1.1 Op 21 juni 2021 heeft klager bij het kantoor van verweerster gevraagd hoe
hij gebruik kan maken van de interne klachtenregeling.
1.2 Op 22 juni 2021 heeft verweerster klager verwezen naar de website van kantoor,
waarop de interne klachtenregeling is te vinden. Verweerster heeft verder geschreven:
“Graag gaan wij in gesprek over uw klacht.”.

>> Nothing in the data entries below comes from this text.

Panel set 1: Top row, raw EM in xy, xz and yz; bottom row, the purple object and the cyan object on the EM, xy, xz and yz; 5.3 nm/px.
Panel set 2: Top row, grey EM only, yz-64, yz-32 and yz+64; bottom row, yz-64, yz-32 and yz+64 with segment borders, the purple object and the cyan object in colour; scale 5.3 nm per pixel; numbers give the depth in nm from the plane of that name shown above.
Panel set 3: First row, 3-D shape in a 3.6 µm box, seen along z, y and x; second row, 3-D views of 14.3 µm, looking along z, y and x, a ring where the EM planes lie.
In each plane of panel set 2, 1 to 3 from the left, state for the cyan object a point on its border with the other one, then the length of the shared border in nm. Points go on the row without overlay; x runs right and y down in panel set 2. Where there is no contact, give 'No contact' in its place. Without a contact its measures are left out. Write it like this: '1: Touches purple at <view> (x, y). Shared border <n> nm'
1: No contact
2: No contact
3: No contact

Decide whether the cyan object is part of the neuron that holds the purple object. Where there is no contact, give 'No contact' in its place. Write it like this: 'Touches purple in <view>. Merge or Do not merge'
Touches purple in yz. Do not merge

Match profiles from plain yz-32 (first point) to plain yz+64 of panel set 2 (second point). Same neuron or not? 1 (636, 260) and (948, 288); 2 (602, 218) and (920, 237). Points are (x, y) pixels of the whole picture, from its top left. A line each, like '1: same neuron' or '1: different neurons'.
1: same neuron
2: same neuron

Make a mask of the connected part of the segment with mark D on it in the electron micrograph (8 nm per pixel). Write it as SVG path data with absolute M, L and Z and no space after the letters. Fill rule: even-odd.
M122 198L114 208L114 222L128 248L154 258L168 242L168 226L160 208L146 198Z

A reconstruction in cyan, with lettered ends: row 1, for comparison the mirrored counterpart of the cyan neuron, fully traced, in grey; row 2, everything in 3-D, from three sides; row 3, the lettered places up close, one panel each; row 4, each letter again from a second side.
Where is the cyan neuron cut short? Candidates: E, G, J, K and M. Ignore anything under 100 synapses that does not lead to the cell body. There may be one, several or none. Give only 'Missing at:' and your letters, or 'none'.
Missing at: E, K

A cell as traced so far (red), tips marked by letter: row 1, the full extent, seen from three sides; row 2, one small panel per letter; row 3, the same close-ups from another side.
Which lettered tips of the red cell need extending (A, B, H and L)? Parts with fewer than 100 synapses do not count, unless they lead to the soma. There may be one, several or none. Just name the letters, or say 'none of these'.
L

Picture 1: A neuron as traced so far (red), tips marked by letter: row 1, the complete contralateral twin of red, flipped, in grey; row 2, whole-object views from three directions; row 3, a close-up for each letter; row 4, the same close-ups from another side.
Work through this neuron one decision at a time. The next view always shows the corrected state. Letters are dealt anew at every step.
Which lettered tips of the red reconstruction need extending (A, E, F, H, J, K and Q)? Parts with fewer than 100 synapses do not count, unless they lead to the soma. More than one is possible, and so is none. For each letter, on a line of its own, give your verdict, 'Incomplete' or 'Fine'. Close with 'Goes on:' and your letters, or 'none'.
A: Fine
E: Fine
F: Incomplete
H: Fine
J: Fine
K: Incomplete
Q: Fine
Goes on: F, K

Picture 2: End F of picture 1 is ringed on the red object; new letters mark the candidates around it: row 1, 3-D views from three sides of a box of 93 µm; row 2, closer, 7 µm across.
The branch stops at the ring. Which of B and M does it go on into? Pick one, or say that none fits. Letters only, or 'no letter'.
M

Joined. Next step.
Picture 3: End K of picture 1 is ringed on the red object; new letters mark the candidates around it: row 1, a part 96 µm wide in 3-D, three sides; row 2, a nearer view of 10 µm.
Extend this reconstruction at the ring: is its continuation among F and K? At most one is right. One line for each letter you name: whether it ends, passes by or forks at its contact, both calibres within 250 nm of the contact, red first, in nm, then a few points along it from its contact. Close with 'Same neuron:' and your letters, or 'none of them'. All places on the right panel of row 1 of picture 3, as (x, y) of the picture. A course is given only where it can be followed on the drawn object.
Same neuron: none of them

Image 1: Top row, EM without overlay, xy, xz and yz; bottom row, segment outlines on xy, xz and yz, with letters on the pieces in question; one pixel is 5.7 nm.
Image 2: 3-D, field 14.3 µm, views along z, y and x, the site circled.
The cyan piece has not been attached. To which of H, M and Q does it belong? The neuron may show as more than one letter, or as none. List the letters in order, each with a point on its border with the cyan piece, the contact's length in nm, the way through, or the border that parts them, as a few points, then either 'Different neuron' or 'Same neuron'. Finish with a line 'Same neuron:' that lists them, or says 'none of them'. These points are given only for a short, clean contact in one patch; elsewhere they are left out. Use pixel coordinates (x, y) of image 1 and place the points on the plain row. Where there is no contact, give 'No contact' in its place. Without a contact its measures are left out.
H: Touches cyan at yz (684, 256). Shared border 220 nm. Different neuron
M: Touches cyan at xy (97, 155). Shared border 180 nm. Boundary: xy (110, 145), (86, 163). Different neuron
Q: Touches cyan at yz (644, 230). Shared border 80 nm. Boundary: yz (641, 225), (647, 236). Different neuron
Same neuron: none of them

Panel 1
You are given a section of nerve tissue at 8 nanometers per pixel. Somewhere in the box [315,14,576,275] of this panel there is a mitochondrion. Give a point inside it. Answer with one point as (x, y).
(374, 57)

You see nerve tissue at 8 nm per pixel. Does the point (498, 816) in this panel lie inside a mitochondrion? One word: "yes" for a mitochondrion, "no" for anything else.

1.3 Tussen 22 en 25 juni 2021 heeft klager met het kantoor van verweerster gecorrespondeerd,
omdat hij de klachtenregeling niet kon vinden op de website. Uiteindelijk kreeg klager
op 25 juni 2021 de beschikking over de klachtenregeling.
1.4 Op 27 juni 2021 heeft klager bij het kantoor van verweerster een klacht ingediend.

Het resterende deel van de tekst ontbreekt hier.